A place of the living and the dead and the others. A haunted place. A place whose beauties include darkness and ruins, ruination and horror, whose inhabitants include people who may look too easily like ghosts; people too easily avoided or ignored, dismissed as not really people or not really there, blinkered and blanked out.
This was one of the Vancouvers that I didn’t know before I moved here; or rather, an integral part of a larger single thing that includes all these layers and more. Layers that flow in and out of focus and field of vision. Every individual part, and person, is a richness and enriches the whole and one’s learning about it. Living in Vancouver has taught me a lot about riches, wealth, the valuable, and values; it’s no coincidence that my thinking and scholarly work have turned to medieval (Aristotle-infused) ideas of “true nobility,” to a perception of “courteous values” that isn’t restricted to a court that is an exclusive and excluding place of (inherited) power but is centred in open welcome and hospitality, and to “consent” and its associated network of C- Words.
My appreciation of this place is thanks to this place and what it shares. To quote the UBC Vancouver Aboriginal Portal: “The land [the UBC Vancouver campus] is situated on has always been a place of learning for the Musqueam people, who for millennia have passed on their culture, history, and traditions from one generation to the next on this site.” I am grateful to my hosts here, for their hospitality, from whom I have learned and continue to learn every day; including learning about hospitality, and learning (for more obvious practical purposes in everyday work) about teaching and learning languages, and doing so all the while thinking about what languages and learning are, as bigger things and parts of a larger whole. What is there in this world that is greater, a greater enrichment, and a greater wealth than learning every day? I would like, then, to acknowledge that we are gathered today on the traditional, ancestral, and unceded territory of the hən̓q̓əmin̓əm̓-speaking xʷməθkʷəy̓əm people.
I would also like to acknowledge sea otters, and how much they have brought to my life. I had never met a sea otter before. I only saw a real live one fairly recently, and one “in the wild” (itself an imported idea here) very recently.

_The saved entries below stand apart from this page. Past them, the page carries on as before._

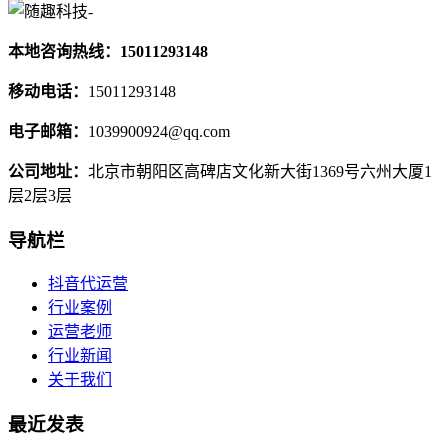
本地咨询热线：15011293148
移动电话：
15011293148
电子邮箱：
1039900924@qq.com
公司地址：
北京市朝阳区高碑店文化新大街1369号六州大厦1
层2层3层
导航栏
抖音代运营
行业案例
运营老师
行业新闻
关于我们
最近发表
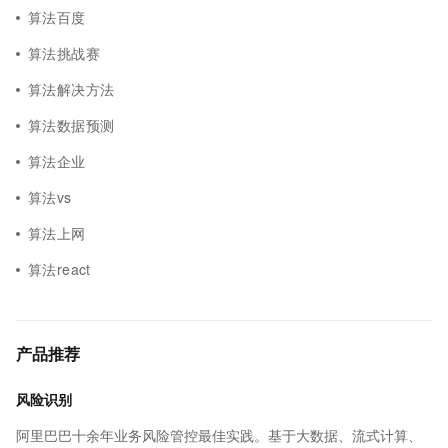
算法百度
算法挑战赛
算法解决方法
算法数据预测
算法企业
算法vs
算法上网
算法react
产品推荐
风险识别
阿里巴巴十余年业务风险管控最佳实践。基于大数据、流式计算、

The first otter I met was a river otter, Tarka, in the book (Henry Williamson, 1927) and the film (David Cobham, 1979); meeting both of them around the time that I was first reading Ursula K. Le Guin, her Earthsea trilogy.
Otters and ottering are life-changing.
This World Otter Day, then, I’m thinking about ottering and otium. About the ludic, about humans as animals, as homo ludens; and about Johan Huizinga’s eponymous book. (It’s very much a time for reading and rereading humanities, humanistic, humane scholars like him.) About learning as an integrated and integral part of life, of a life of learning and of lifelong learning; one in which work and play and learning are interwoven, flowing in and out and around one another. But not a life (pathetic excuse for a life, pseudo-life) in which a colonialist “protestant” “work” “ethic” of “Western Civilization” turns everything to work, all “success” to false riches, and humans to resources for use, dehumanised mechanical cogs in a capitalocene anthropocene machine.
“Run to the riverbank, otter-dreamer, slip
your skin and change your matter, pour
your outer being into otter – and enter
now as otter without falter into water.”